A section of the lawyers and most of the mainstream media think that many of these judges do not have integrity.

Maybe they know more than what I do. I do not want to comment on the integrity or efficiency of these judges on the media. All these judges have long experience in judiciary. They are not beginners. On the top of that they have been sitting judges for many years. If there are issues, it must be tackled in the Judicial Council itself and not through unconstitutional measures. They should not use partisan politics to discipline judges.

How should it be done?

Their appointment does not liberate them from the disciplinary jurisdiction of the Judicial Council. The Chief Justice of Nepal himself is the Chairperson of the Council. He is backed by another senior most judge in the Supreme Court. There is representation of the Council of Ministers, the government chosen jurist, and of the Nepal Bar Association. If something must be done about them, it is the Judicial Council which should take the responsibility. There are necessary laws and procedures. These issues could be handled well within the Council, and without breaking professional parameters.

If there is much pressure from the legal community, in the future, they can systematize vacancies, specify the criteria for appointment and publish diversity statistics, conduct pre-recommendation hearing, and operate in an open and transparent manner. It is the professional competence which must be central to the selection of judges.

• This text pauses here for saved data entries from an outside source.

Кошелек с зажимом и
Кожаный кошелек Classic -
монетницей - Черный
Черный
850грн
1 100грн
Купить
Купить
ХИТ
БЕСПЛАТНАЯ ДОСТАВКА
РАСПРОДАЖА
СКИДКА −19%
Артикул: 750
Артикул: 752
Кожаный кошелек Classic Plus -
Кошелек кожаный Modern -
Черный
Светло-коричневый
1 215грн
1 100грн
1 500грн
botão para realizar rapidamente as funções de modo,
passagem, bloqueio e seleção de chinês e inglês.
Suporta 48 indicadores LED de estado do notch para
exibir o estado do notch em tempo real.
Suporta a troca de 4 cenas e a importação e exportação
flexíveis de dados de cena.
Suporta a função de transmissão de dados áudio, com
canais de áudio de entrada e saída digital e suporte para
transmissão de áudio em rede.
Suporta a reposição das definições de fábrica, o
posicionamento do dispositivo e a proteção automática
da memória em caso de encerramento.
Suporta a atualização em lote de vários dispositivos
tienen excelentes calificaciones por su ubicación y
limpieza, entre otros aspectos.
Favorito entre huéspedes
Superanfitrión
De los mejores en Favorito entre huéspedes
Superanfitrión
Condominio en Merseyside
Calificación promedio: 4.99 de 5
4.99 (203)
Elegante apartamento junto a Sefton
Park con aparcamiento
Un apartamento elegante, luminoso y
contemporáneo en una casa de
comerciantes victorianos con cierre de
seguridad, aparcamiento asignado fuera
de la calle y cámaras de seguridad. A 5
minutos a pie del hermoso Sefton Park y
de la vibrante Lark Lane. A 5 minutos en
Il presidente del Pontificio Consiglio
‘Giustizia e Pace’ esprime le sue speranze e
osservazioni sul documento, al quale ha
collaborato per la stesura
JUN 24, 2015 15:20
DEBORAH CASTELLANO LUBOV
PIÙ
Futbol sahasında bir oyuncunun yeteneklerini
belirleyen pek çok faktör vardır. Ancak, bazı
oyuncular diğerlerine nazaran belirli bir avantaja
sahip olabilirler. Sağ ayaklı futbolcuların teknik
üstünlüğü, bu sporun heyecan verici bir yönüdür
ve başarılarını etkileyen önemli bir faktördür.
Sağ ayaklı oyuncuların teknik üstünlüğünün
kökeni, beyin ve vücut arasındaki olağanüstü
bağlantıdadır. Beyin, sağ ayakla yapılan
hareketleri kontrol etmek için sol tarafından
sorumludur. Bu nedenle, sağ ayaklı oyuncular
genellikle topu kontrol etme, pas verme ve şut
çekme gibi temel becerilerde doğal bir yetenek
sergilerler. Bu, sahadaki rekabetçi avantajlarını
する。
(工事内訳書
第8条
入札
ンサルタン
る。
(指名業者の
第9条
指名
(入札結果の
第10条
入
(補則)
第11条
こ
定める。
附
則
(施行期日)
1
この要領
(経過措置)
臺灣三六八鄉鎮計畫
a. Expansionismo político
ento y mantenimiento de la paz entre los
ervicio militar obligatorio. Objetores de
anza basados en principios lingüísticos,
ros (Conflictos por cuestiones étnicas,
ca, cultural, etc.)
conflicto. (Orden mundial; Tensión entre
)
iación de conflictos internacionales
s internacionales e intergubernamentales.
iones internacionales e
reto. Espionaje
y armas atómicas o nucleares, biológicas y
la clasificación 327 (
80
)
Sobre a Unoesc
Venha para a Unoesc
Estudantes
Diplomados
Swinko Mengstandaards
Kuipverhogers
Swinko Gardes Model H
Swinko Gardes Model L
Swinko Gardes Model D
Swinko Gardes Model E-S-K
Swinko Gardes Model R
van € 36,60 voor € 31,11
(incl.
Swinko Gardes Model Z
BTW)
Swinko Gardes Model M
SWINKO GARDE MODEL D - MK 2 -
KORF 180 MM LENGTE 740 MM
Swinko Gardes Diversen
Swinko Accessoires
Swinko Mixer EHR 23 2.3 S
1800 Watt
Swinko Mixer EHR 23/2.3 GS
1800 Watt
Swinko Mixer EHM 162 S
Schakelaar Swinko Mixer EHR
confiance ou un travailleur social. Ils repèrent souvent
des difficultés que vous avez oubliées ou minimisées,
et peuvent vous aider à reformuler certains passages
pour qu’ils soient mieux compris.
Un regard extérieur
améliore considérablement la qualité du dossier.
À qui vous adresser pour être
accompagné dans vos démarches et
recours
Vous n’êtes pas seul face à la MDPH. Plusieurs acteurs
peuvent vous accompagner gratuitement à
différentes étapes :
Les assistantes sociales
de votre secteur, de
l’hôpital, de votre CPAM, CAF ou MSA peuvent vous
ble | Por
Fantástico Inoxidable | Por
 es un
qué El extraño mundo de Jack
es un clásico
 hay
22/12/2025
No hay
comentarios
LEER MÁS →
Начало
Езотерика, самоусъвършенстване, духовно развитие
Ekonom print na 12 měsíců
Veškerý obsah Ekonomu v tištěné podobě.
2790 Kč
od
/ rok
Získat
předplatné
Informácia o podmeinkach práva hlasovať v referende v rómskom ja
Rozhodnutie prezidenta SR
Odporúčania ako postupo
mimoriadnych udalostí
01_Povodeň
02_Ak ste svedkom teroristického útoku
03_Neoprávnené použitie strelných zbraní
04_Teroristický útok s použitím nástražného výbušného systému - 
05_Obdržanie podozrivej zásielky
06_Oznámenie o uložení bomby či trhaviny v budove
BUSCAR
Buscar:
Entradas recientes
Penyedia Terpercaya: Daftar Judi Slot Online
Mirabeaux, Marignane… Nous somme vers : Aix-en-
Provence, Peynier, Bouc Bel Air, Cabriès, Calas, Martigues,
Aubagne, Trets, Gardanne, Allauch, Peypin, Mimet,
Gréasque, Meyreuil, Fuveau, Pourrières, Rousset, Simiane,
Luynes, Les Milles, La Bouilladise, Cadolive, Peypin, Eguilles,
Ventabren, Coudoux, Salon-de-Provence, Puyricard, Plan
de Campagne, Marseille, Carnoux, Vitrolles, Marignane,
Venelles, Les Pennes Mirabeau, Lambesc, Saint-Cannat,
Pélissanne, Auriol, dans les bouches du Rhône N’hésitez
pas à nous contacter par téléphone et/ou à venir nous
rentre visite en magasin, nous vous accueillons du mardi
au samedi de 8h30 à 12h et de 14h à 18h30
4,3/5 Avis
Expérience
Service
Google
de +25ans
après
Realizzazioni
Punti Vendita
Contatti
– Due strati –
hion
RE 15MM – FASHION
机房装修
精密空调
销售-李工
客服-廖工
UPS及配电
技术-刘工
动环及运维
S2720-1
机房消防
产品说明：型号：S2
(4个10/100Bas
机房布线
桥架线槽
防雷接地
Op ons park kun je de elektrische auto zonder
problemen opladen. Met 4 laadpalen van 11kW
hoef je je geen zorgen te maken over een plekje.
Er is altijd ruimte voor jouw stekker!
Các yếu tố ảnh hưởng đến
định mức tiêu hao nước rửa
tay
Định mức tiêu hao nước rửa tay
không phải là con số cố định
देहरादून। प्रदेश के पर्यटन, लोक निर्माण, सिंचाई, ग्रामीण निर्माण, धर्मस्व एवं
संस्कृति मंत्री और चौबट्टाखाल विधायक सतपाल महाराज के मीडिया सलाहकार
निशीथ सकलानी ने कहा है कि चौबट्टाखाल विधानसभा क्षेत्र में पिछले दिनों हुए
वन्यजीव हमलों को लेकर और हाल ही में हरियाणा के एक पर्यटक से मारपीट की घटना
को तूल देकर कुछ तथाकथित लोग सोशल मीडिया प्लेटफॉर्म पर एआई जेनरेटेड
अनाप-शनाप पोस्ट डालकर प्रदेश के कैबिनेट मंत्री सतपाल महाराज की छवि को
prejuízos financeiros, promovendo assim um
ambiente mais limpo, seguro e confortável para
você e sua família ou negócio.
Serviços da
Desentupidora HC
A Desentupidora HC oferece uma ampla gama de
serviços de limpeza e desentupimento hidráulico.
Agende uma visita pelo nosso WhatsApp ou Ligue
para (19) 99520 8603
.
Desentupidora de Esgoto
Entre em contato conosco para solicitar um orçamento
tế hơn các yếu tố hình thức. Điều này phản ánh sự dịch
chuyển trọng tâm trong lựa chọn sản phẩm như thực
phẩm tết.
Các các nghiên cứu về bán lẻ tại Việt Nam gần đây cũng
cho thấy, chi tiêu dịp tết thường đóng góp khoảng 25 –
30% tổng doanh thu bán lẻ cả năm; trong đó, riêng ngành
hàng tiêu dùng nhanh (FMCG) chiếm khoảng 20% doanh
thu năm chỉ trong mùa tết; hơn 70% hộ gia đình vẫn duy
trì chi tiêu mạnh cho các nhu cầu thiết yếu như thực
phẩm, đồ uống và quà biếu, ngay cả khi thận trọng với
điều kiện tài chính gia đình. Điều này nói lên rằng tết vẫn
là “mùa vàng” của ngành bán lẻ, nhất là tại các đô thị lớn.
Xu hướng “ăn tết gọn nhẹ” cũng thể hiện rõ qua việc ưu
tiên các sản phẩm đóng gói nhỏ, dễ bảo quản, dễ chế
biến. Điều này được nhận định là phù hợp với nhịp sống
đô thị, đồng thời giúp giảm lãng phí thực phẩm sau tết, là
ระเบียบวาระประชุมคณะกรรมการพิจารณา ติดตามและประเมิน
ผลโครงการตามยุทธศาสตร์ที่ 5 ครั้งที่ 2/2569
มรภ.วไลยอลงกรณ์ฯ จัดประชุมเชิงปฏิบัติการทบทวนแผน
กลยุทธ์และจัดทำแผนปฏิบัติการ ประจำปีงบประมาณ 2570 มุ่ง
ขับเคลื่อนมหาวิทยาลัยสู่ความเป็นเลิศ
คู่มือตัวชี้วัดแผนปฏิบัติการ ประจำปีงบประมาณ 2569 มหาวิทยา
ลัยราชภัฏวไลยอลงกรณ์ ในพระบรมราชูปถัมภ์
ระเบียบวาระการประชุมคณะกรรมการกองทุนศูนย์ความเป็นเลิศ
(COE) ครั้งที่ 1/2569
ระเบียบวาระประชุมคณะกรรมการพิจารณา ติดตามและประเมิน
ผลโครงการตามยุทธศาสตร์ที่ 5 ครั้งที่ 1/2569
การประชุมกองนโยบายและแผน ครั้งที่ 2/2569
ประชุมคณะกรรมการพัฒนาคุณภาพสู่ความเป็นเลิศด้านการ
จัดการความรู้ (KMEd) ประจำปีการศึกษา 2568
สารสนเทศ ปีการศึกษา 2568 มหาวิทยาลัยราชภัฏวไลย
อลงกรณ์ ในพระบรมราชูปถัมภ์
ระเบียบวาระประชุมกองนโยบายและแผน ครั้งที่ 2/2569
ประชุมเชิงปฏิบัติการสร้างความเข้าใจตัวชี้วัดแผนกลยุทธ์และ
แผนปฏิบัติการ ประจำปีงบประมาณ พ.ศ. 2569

Why do you think the media is dishonest?

The opinions that have been voiced seem to be much orchestrated. I am also shocked to see how the FM and community radios are being mobilized. They all have joined hands to discredit the Supreme Court. Even then I doubt these judges will be rejected by the parliament even upon hearing. A two-third back up is very unlikely in the Committee. There is a strong democratic block there which will defend the concept of independence of judiciary.

So why worry?

The worry is that the judges will be abused in the process, threatened behind the curtain, demoralized and finally confirmed for the appointment. By that time, these judges would have compromised much affecting their independence. This is what happened with all the prime ministers and their senior ministers during the last seven or eight years. It is the same design that is at work even now.

Don’t the lawyers have interest in the quality of judges selected?

Obviously, they have professional interest there. But do not forget that the lawyers who are making big stories are politically involved. Judges in the country should not be appointed through political patronage but rather through an independent institution, i.e. Judicial Council, as envisioned by the constitution. There is a need of concerted efforts to make sure that Judicial Council delivers what is expected of it. It is there that they need some reform.